A great deal of blog posts are not time-sensitive. These posts have the ability to become more popular over time, earning themselves the title of “compounding posts”.
According to Hubspot, compounding posts typically account for about 30% of a blog’s traffic, while only making up about 10% of all blog posts.
It can take a few hours or even longer to write a great blog post. It only takes a few minutes to write a new Tweet or Facebook post to drive people to your blog content. Each time you re-post old content on social media, any new likes you receive are essentially free.
How to Re-Post
Change When You Post
The best way to start re-posting is by changing some basic variables in the way you post. Try changing the time of day or day of the week that you post. Some users only have time to check their Facebook and Twitter feeds at a certain time or day of the week.
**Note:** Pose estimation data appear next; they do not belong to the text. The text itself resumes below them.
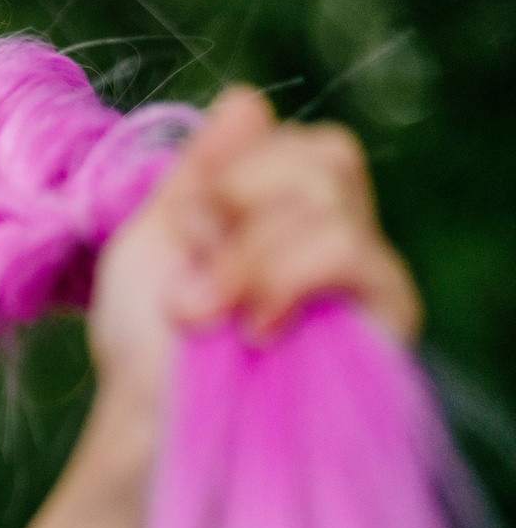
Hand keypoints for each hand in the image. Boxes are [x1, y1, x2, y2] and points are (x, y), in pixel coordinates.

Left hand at [90, 88, 421, 408]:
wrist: (148, 429)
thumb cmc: (143, 349)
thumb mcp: (150, 240)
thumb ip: (200, 171)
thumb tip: (247, 97)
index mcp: (278, 212)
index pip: (291, 140)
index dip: (228, 175)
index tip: (183, 235)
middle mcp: (331, 236)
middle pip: (325, 155)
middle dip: (238, 206)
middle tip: (189, 280)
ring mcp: (363, 279)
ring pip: (330, 204)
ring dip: (246, 259)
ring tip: (202, 317)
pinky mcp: (384, 321)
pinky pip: (356, 253)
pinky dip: (289, 277)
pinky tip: (254, 329)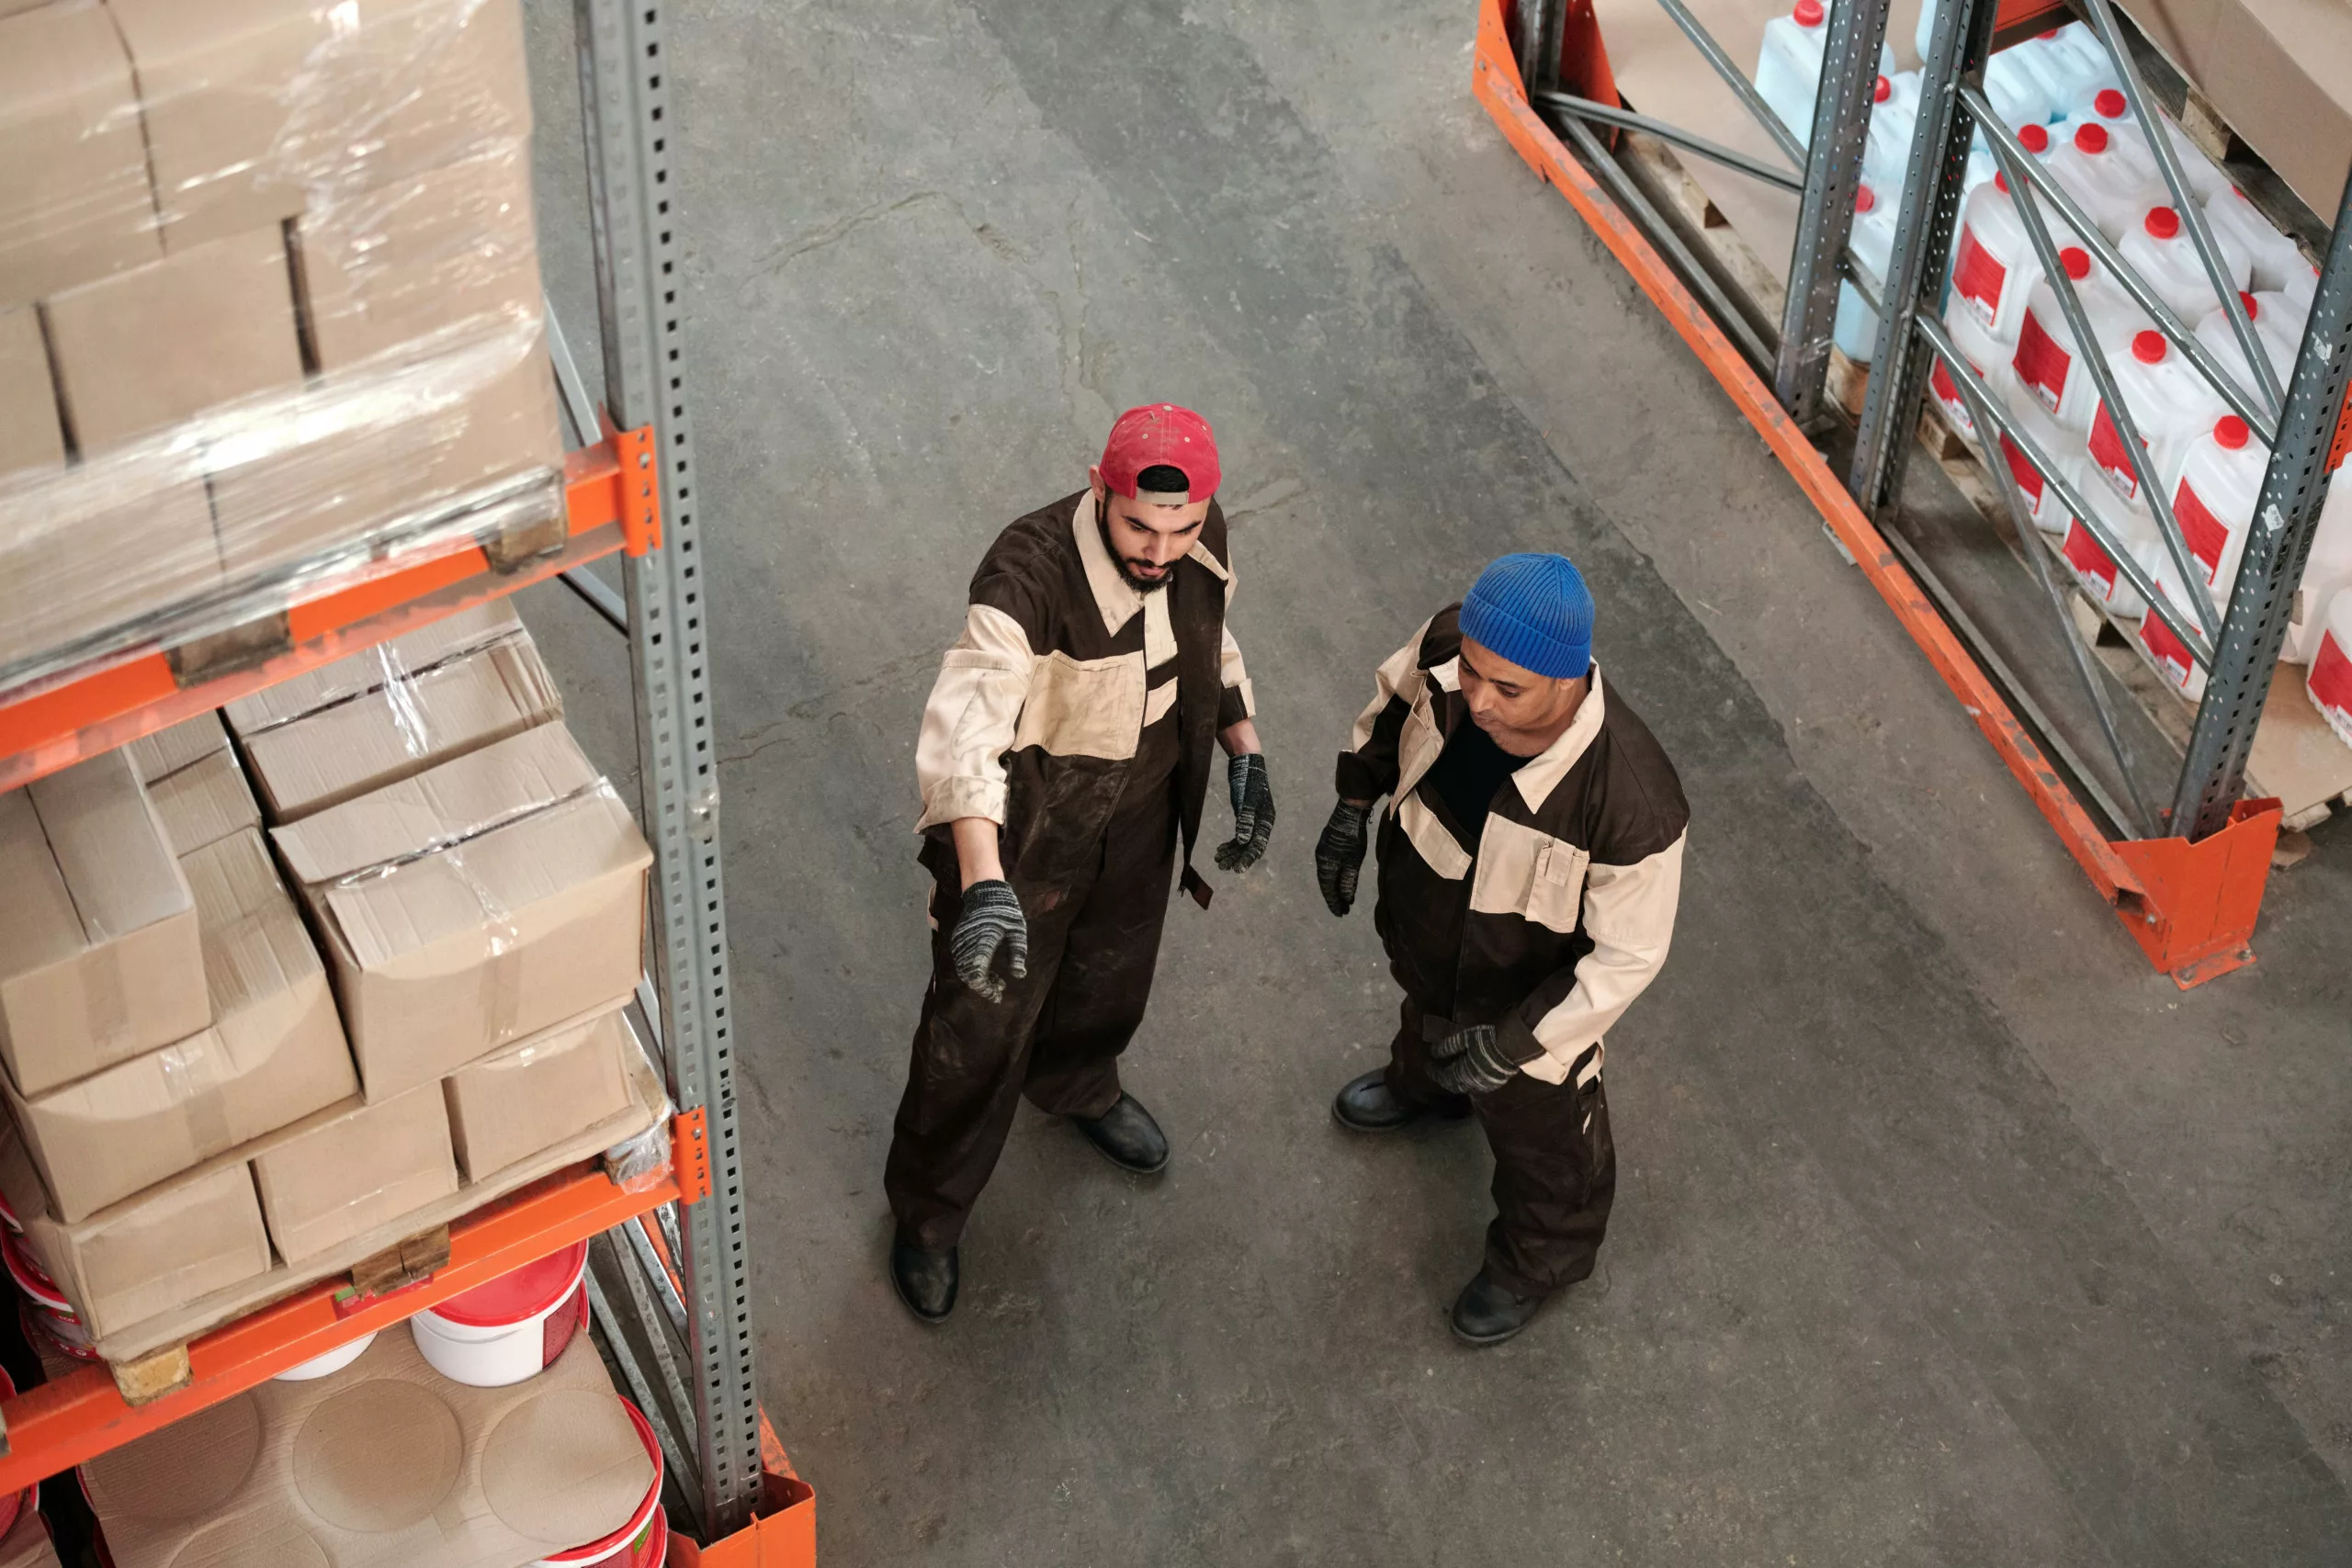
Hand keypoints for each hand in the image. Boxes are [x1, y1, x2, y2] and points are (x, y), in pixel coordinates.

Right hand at [950, 879, 1026, 1002]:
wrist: (983, 888)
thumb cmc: (1004, 908)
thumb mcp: (1017, 930)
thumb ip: (1017, 954)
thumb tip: (1019, 975)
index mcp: (981, 943)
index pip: (977, 975)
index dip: (986, 989)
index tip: (998, 994)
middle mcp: (966, 944)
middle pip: (968, 976)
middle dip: (984, 986)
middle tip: (1000, 989)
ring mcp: (959, 941)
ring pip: (964, 969)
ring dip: (979, 979)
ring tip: (997, 982)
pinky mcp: (958, 938)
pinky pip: (962, 960)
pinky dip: (973, 969)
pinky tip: (987, 970)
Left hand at [1214, 753, 1275, 871]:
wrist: (1245, 764)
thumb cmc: (1248, 781)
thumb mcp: (1245, 801)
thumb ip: (1245, 821)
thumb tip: (1242, 842)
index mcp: (1265, 820)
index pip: (1257, 845)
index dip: (1247, 858)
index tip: (1237, 870)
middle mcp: (1261, 823)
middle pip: (1249, 846)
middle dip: (1236, 857)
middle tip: (1222, 867)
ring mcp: (1253, 820)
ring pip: (1243, 842)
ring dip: (1231, 852)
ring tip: (1218, 860)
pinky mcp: (1244, 816)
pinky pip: (1239, 834)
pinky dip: (1230, 843)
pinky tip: (1221, 849)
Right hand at [1314, 800, 1369, 915]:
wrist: (1349, 814)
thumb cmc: (1353, 838)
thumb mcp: (1353, 862)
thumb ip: (1348, 881)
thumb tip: (1346, 898)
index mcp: (1325, 865)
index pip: (1328, 889)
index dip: (1334, 902)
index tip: (1341, 914)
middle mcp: (1320, 860)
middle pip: (1326, 884)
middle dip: (1334, 898)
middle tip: (1342, 911)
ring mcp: (1322, 852)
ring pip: (1327, 876)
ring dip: (1334, 888)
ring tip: (1343, 899)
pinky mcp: (1327, 846)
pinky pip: (1328, 868)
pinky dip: (1334, 878)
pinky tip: (1340, 881)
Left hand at [1427, 1023, 1531, 1095]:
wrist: (1514, 1046)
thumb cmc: (1487, 1040)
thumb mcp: (1465, 1038)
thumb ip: (1449, 1046)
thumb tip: (1433, 1052)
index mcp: (1463, 1072)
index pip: (1444, 1077)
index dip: (1434, 1072)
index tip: (1428, 1066)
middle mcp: (1472, 1083)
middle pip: (1454, 1085)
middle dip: (1444, 1079)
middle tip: (1438, 1072)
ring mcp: (1485, 1085)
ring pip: (1466, 1087)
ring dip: (1456, 1082)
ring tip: (1452, 1073)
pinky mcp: (1495, 1083)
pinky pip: (1477, 1087)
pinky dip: (1468, 1082)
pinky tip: (1469, 1075)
Some users may be in different timezones.
NPR’s Planet Money Podcast posted a link to the same podcast episode three times over a period of only a few days on Twitter. They first tweeted a little after 9PM on Wednesday October 14 and received over 20 retweets.
The following day they again posted, this time just a little before 9PM and received a few more retweets and favorites.
Finally, on that Saturday at around 1PM they received their biggest response out of the three tweets promoting their podcast episode.
These three tweets together received over 50 retweets and over 100 favorites. That is nearly twice as many retweets and over 50% more favorites as the most popular tweet of the three.
The chart below shows how each time they tweeted a link to their content, the average amount of time spent creating their podcast episode per interaction they received on Twitter decreased.
Change How You Post
When re-posting, it is crucial that you, at a minimum, phrase your new social media post differently. This is one way to safeguard against your followers thinking that you are spamming them.
Try changing your language to suit a different audience. Try using new hashtags. Or try injecting some humor into your posts.
Here is a perfect example of successful re-posting by Entrepreneur magazine.
The first time Entrepreneur posted the article on social media, the post was quite successful, earning over 5,000 likes and nearly 3,000 shares.
Nearly seven months later, the magazine posted the same article on Twitter with a message that was different from what they had used months before. It was a huge success. The tweet earned over 80 retweets in its first eight hours, making it one of Entrepreneur’s most popular articles on Twitter that day.
At the end of October, they posted it on their Young Entrepreneur Facebook page, earning them another 1,400 likes. On November 6th, Entrepreneur Philippines posted the story for additional 600+ likes.
Can’t figure out what to post on Facebook today? Dig through your blog and find a popular piece of content. Do not be afraid that you are posting it twice. You took the time to write a fantastic blog post. It deserves to be read by as many people as possible.